Mwanza also observed the evolution of conservation approaches in her homeland, from conservancies to eco-lodges to luxury hotels, all located to take best advantage of an area’s greatest asset: its natural resources. “I think efforts around sustainable tourism are good, but there’s always a delicate balance to be maintained,” she says.
And when the planet goes out of balance there is always a cost, as has been made clear by the COVID-19 pandemic. Still, if there’s any good to be found in this time of great global catastrophe, Mwanza thinks, perhaps it’s that we will think not just about our own immediate mental and physical health, but also about how what we do affects the health of the planet.
She lauds WWF’s ability to clearly explain nature’s complicated systems and their interconnections with each other and humanity.
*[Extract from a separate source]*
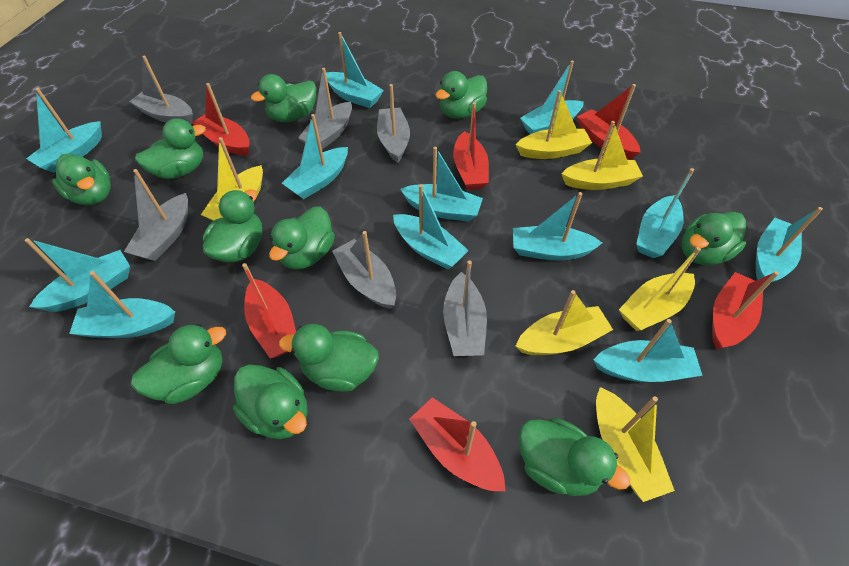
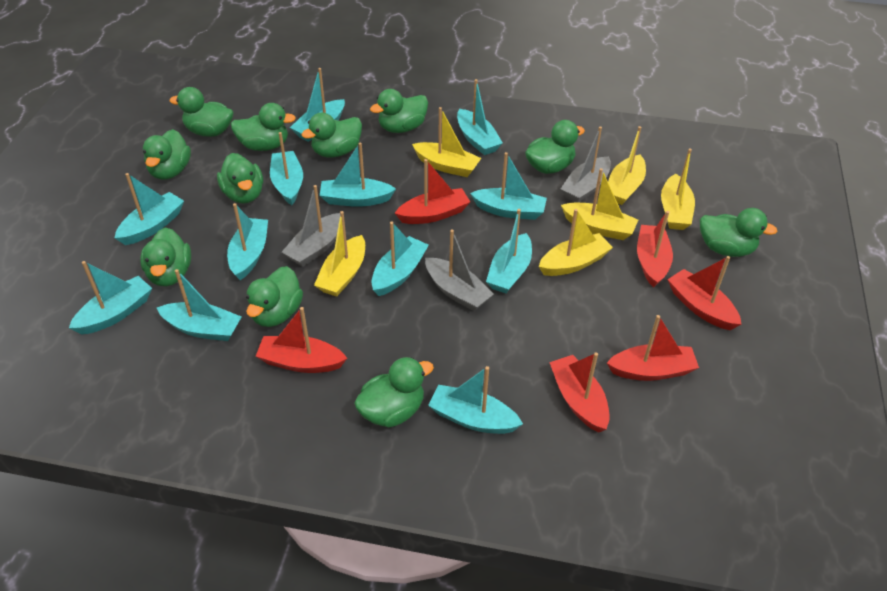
grey boat: 6 -> 3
She also feels it is important to consider all of WWF’s areas of focus—climate change, sustainable food systems, freshwater, oceans, and forests, as well as wildlife conservation—and bring them together in a way that people can understand. “That nexus is not always intuitive,” she says, but it is required to inspire action.
In fact, she feels an interdisciplinary approach is the right way to think about most of the world’s larger issues. “I think we really need to figure out how to reframe all of our jobs,” says Mwanza, who leads the nonprofit Community Health Roadmap. “My organization has a very specific focus: community health,” she explains. “But how can my work in human health feed into the bigger picture of a sustainable future for humanity?”
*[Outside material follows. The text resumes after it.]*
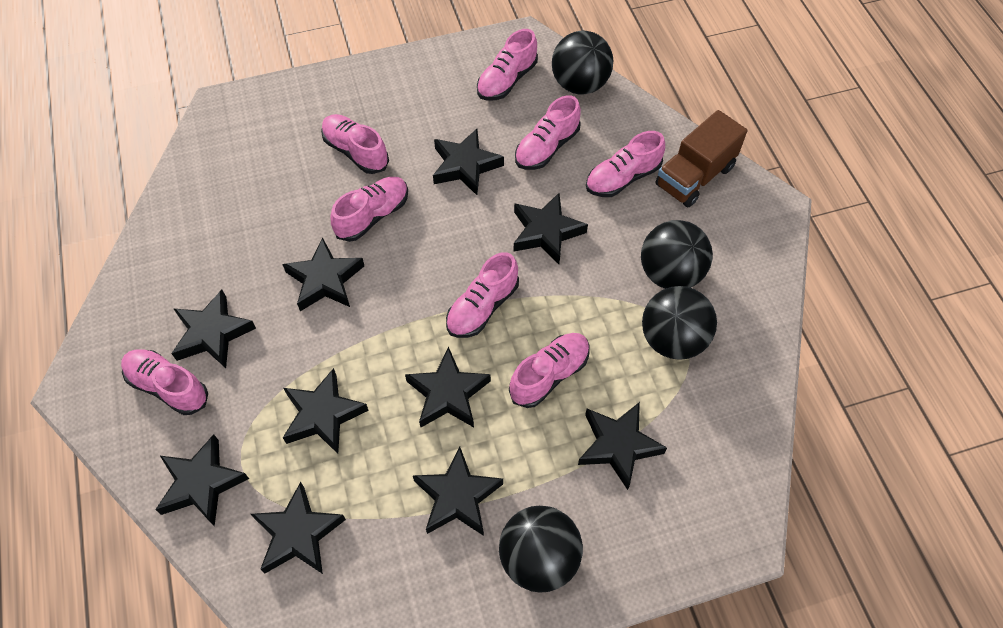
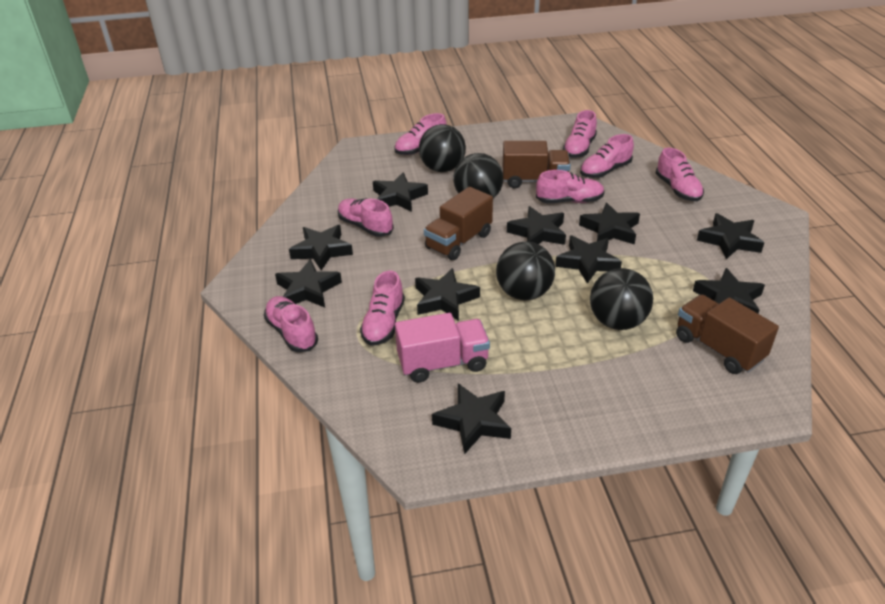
brown truck: 1 -> 3
pink truck: 0 -> 1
Mwanza believes that it has been only in the last few years that the concept of planetary health has come to be understood more widely. She also believes that another pandemic is inevitable if we don’t change the way we’re living and more fully grasp how our fate is tied to the way we treat nature.
But she also sees this as a time of great opportunity—even hope. “WWF can lead the way in comprehensive problem-solving, in elevating the role of science, and in making sure the global community is better prepared for the future,” she says. “This is the moment, and we must make it count.”